((

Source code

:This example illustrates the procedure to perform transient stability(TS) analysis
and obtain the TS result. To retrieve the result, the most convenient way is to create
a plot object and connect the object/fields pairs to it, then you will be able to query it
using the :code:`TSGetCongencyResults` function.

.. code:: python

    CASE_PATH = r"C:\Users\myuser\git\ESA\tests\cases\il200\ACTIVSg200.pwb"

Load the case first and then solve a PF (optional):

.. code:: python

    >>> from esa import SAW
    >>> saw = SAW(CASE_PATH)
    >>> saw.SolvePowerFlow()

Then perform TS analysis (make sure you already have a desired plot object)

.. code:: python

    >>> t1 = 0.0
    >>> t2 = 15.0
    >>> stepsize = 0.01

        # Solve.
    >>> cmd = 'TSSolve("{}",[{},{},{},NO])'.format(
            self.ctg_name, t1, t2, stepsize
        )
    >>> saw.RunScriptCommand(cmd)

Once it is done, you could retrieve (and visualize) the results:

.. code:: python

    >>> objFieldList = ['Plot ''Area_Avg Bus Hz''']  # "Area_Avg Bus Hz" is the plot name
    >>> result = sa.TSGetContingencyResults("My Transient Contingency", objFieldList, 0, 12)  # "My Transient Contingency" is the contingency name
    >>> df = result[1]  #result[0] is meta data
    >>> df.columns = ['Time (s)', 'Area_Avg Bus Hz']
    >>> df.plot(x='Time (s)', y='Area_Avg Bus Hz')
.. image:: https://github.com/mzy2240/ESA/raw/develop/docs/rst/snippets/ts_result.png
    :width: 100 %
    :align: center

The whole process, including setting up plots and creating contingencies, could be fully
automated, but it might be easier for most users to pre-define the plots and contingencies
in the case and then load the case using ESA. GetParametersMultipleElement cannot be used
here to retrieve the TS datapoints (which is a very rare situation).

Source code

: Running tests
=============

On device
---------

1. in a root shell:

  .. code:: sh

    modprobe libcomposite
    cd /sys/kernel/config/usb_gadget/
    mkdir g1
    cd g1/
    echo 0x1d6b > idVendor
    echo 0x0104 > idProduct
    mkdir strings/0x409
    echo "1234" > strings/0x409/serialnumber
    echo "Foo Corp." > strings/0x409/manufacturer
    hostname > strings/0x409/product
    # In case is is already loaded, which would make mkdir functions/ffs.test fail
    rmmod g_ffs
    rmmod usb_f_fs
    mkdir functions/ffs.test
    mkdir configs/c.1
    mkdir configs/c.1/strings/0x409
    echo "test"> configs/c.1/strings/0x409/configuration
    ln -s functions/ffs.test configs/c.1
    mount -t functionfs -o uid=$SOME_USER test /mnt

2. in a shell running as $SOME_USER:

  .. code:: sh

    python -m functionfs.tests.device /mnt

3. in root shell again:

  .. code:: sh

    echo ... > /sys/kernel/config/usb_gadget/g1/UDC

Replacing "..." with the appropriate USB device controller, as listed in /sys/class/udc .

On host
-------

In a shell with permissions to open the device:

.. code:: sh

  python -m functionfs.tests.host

))

DIRECTIVE:
Give back the material exactly as it is shown above.

RESULT:
Source code

:This example illustrates the procedure to perform transient stability(TS) analysis
and obtain the TS result. To retrieve the result, the most convenient way is to create
a plot object and connect the object/fields pairs to it, then you will be able to query it
using the :code:`TSGetCongencyResults` function.

.. code:: python

    CASE_PATH = r"C:\Users\myuser\git\ESA\tests\cases\il200\ACTIVSg200.pwb"

Load the case first and then solve a PF (optional):

.. code:: python

    >>> from esa import SAW
    >>> saw = SAW(CASE_PATH)
    >>> saw.SolvePowerFlow()

Then perform TS analysis (make sure you already have a desired plot object)

.. code:: python

    >>> t1 = 0.0
    >>> t2 = 15.0
    >>> stepsize = 0.01

        # Solve.
    >>> cmd = 'TSSolve("{}",[{},{},{},NO])'.format(
            self.ctg_name, t1, t2, stepsize
        )
    >>> saw.RunScriptCommand(cmd)

Once it is done, you could retrieve (and visualize) the results:

.. code:: python

    >>> objFieldList = ['Plot ''Area_Avg Bus Hz''']  # "Area_Avg Bus Hz" is the plot name
    >>> result = sa.TSGetContingencyResults("My Transient Contingency", objFieldList, 0, 12)  # "My Transient Contingency" is the contingency name
    >>> df = result[1]  #result[0] is meta data
    >>> df.columns = ['Time (s)', 'Area_Avg Bus Hz']
    >>> df.plot(x='Time (s)', y='Area_Avg Bus Hz')
.. image:: https://github.com/mzy2240/ESA/raw/develop/docs/rst/snippets/ts_result.png
    :width: 100 %
    :align: center

The whole process, including setting up plots and creating contingencies, could be fully
automated, but it might be easier for most users to pre-define the plots and contingencies
in the case and then load the case using ESA. GetParametersMultipleElement cannot be used
here to retrieve the TS datapoints (which is a very rare situation).

Source code

: Running tests
=============

On device
---------

1. in a root shell:

  .. code:: sh

    modprobe libcomposite
    cd /sys/kernel/config/usb_gadget/
    mkdir g1
    cd g1/
    echo 0x1d6b > idVendor
    echo 0x0104 > idProduct
    mkdir strings/0x409
    echo "1234" > strings/0x409/serialnumber
    echo "Foo Corp." > strings/0x409/manufacturer
    hostname > strings/0x409/product
    # In case is is already loaded, which would make mkdir functions/ffs.test fail
    rmmod g_ffs
    rmmod usb_f_fs
    mkdir functions/ffs.test
    mkdir configs/c.1
    mkdir configs/c.1/strings/0x409
    echo "test"> configs/c.1/strings/0x409/configuration
    ln -s functions/ffs.test configs/c.1
    mount -t functionfs -o uid=$SOME_USER test /mnt

2. in a shell running as $SOME_USER:

  .. code:: sh

    python -m functionfs.tests.device /mnt

3. in root shell again:

  .. code:: sh

    echo ... > /sys/kernel/config/usb_gadget/g1/UDC

Replacing "..." with the appropriate USB device controller, as listed in /sys/class/udc .

On host
-------

In a shell with permissions to open the device:

.. code:: sh

  python -m functionfs.tests.host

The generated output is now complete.